Source extract:
____

Want!! Just sayen...


----------



## msim (Sep 29, 2007)

IowaGuy said:


> Want!! Just sayen...
> View attachment 734221





IowaGuy said:


> Want!! Just sayen...
> View attachment 734221


Hi Iowa Guy-
I have this. Got it years ago from Grandin Road at 50% off. It is a fabulous inflatable, but due to it's size is prone to try and sail away! I have to set it towards the back due to all the tethers to hold it down as it has tripped me multiple times! I didn't get to use it last year due to horrible weather. 
Hope you are able to track one down!


----------



## Malicious (Sep 8, 2014)

On TJ Maxx there was a Rae Dunn black pumpkin canister on the website when I looked this morning. But it was already sold out lol. They do put that stuff online now and then if you feel like checking the website at all hours and taking a chance on it being shipped!


----------



## Ravenmagick (Sep 3, 2019)

____

The input:

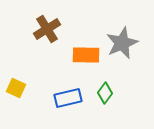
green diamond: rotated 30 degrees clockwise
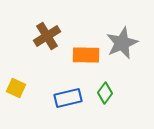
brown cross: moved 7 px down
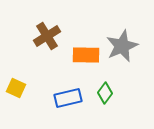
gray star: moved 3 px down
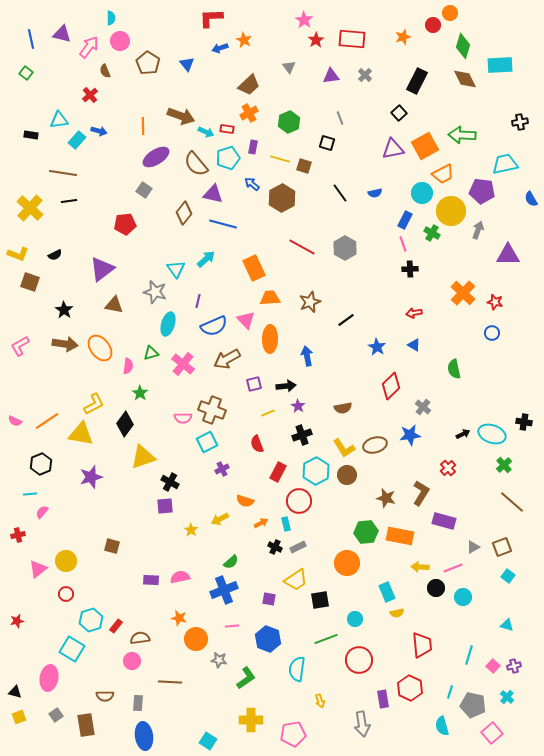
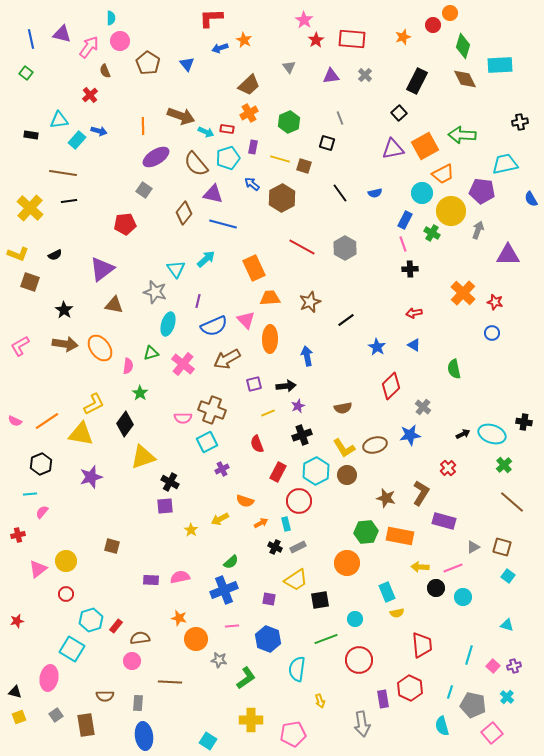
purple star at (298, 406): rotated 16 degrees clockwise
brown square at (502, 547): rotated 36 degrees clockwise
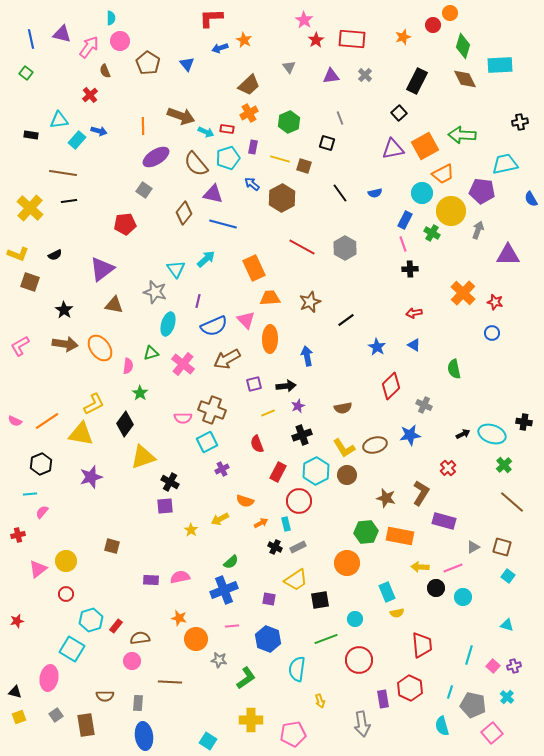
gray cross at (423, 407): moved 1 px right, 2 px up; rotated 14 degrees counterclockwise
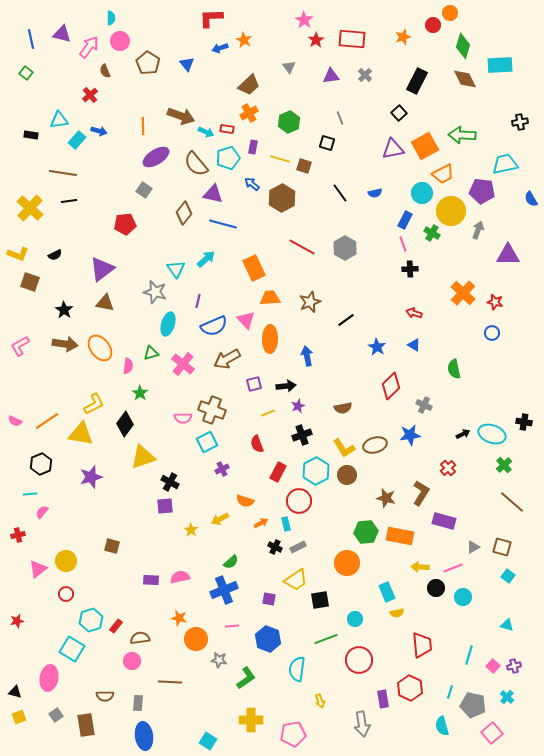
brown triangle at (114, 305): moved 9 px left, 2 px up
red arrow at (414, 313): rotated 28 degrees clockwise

____

To be done:
1. Could you return every line of the listing of shape moves and turns above, leaving out the picture lines?
2. Can you resume the forum thread about decor finds after its last line?

Response list:
1.
green diamond: rotated 30 degrees clockwise
brown cross: moved 7 px down
gray star: moved 3 px down
purple star at (298, 406): rotated 16 degrees clockwise
brown square at (502, 547): rotated 36 degrees clockwise
gray cross at (423, 407): moved 1 px right, 2 px up; rotated 14 degrees counterclockwise
brown triangle at (114, 305): moved 9 px left, 2 px up
red arrow at (414, 313): rotated 28 degrees clockwise

2.
Thank you for this thread. We are doing a witchy theme this year in the foyer and dinning area. I’m looking for the RD Halloween mugs (Hocus Pocus, Magic, Poison) and for the cauldron mugs. If anyone gets any extras I would love the chance to get them please. I’m not a RD collector but a Halloween one. Thank you


----------



## Malicious (Sep 8, 2014)

this came online tonight but i stumbled upon it too late! It was 24 dollars the boo pumpkin cannister was online around the same time on tj maxx it was 19.99


----------



## Sarah-Is-Spooky (Aug 28, 2017)

I saw Marshalls and TJ Maxx both had a couple of online listings earlier this morning but when I tried to add to my cart they say unavailable! I'm in SoCal and am doing quite a bit of hunting on my lunch breaks. If there is anyone else nearby who wants to help out, I HAVE seen the dog bowls and canisters mutliple times, some of the candles, but not any mugs at all. Honestly I'd be too afraid to ship and break them but I'm open to buddying up with anyone in Orange County or LA.

I'm on the hunt for the Fright Night mug with candy corn (it comes in a 2 pack). It really bums me out to see shelves bare since I know so many people are flipping. I'm not a huge Rae Dunn fan, but gosh her Halloween is too cute!


----------



## wicked_spoopy (Aug 16, 2019)

FYI for NorCal folks, I just saw the larger Halloween pet bowls and 2 "tricks for dog treats" black canisters at the Seaside HG. Nothing else tho. :/ All our shelves are still really bare.


----------



## Malicious (Sep 8, 2014)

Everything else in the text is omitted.